If we opened up everything again tomorrow, in 5 weeks time we'd be rapidly heading back to where we were, vaccinations maybe keeping the numbers down a bit, especially hospitalisations and deaths, but there is little evidence yet that it prevents cases.
You said "It's not vaccinations either" which is a fairly definitive statement. As you have subsequently said, we don't yet know for sure what effect vaccination is having on transmission but we also don't know enough to say it definitely isn't having an effect.
 
You said "It's not vaccinations either" which is a fairly definitive statement.
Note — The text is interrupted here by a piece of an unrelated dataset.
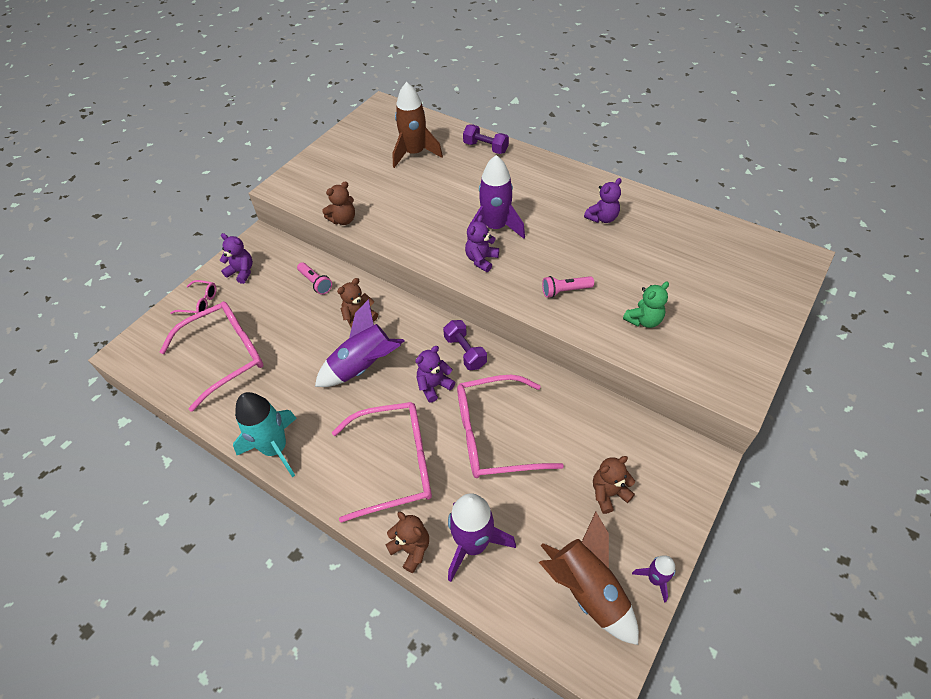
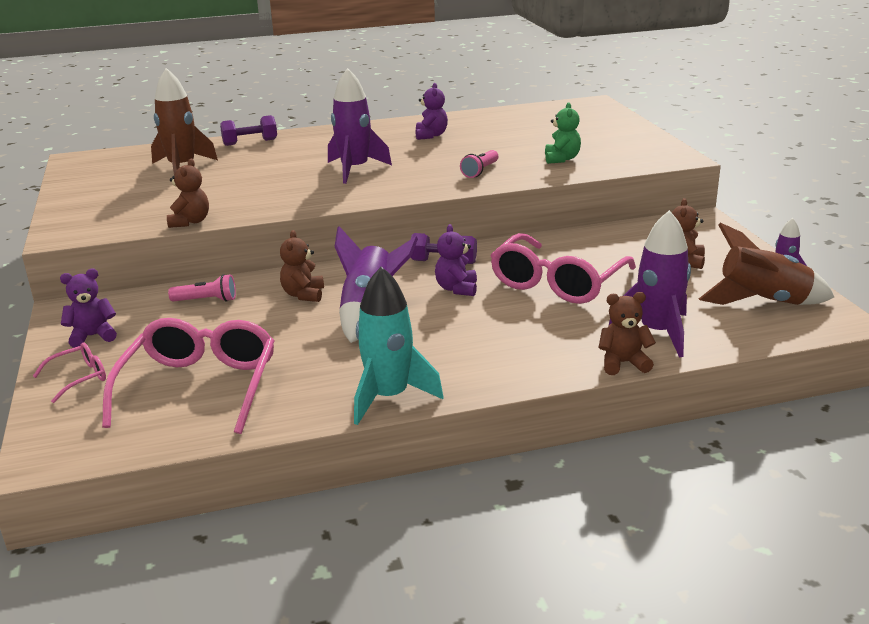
camera: 50 degrees left, 25 degrees down
(395, 464) = (516, 338): pink glasses -> none
(481, 260) = (380, 186): purple teddy bear -> none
As you have subsequently said, we don't yet know for sure what effect vaccination is having on transmission but we also don't know enough to say it definitely isn't having an effect.
My daughter's hospital hasn't had an 80+ patient admitted with Covid for 2 weeks now.
To suggest vaccinations are not working is balderdash.
 
I didn't say it did, was just commenting on someone I know of, but vaccinations is not the reason for the decline in cases, that is because most people have followed the rules.

If we opened up everything again tomorrow, in 5 weeks time we'd be rapidly heading back to where we were, vaccinations maybe keeping the numbers down a bit, especially hospitalisations and deaths, but there is little evidence yet that it prevents cases.
When we have vaccinated the adult population later in the year, if it transpires that doesn’t work, death will need to be accepted and a return to normality.
 
Scotland data:

1 death - was 0 last week

501 cases - was 386 last week

5.0% positivity - was 4.5% last week

138 Greater Glasgow, 99 Lanarkshire. 67 Lothian

654 patients (UP 26 in day) - was 824 last week

59 ventilated (down 2 in day) - was 71 last week


This is the first day in a while where nearly all the numbers have gone in the wrong direction week to week.

Though Monday hospital data often shows an increase and it will be no surprise of England does later too.

In mitigation in Scotland it was noted that Glasgow hospitals have aligned the way they defined a covid patient based on testing to bring it into alignment with the rest of the UK. They now do not insist on their own in hospital test but accept Lighthouse Labs external tests to classify as a Covid case too. The other Scottish health boards were already doing this.


Hmmm that is a tad on the concerning side. In caveat, people have pointed out that the figures released last Monday were unusually low for Monday reporting. It could be that last Monday was the anomaly, perhaps for reporting issues, and we're still actually following a downward trend? It'll be interesting to see how the rest of the week follows.